▶ [DATA TO USE]:
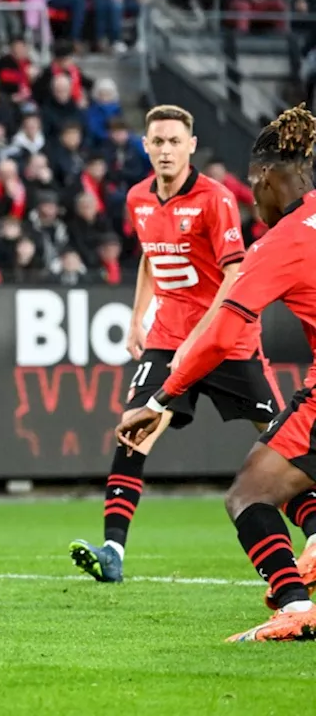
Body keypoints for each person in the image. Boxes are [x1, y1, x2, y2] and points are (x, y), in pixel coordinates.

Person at [70, 105, 299, 584]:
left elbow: (235, 273)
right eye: (158, 142)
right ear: (146, 146)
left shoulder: (215, 199)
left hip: (227, 342)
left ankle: (315, 531)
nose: (167, 150)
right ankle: (112, 551)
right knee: (132, 430)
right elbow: (152, 258)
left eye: (176, 141)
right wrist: (138, 320)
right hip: (167, 339)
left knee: (281, 440)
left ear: (191, 146)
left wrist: (204, 335)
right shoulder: (138, 199)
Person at [118, 105, 316, 642]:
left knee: (249, 496)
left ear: (275, 178)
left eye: (256, 184)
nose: (254, 197)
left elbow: (223, 334)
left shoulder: (279, 243)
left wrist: (160, 400)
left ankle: (296, 607)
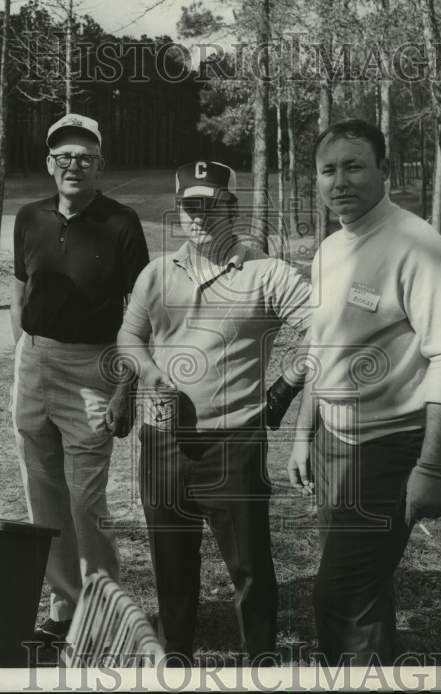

▶ [WORK INSTRUCTIONS]:
Retype the listing above exactly as it appears, omitting the pictures.

▶ [TASK ANSWER]:
Body keypoints for each person in the image. Boxes are [x1, y1, x2, y2] and points are (x, y), in pixel coordinates.

Person at [70, 105, 299, 584]:
left elbow: (235, 273)
right eye: (158, 142)
right ear: (146, 146)
left shoulder: (215, 199)
left hip: (227, 342)
left ankle: (315, 531)
nose: (167, 150)
right ankle: (112, 551)
right knee: (132, 430)
right elbow: (152, 258)
left eye: (176, 141)
right wrist: (138, 320)
right hip: (167, 339)
left knee: (281, 440)
left ear: (191, 146)
left wrist: (204, 335)
right shoulder: (138, 199)
Person at [118, 105, 316, 642]:
left knee: (249, 496)
left ear: (275, 178)
left eye: (256, 184)
nose: (254, 197)
left elbow: (223, 334)
left shoulder: (279, 243)
left wrist: (160, 400)
left ankle: (296, 607)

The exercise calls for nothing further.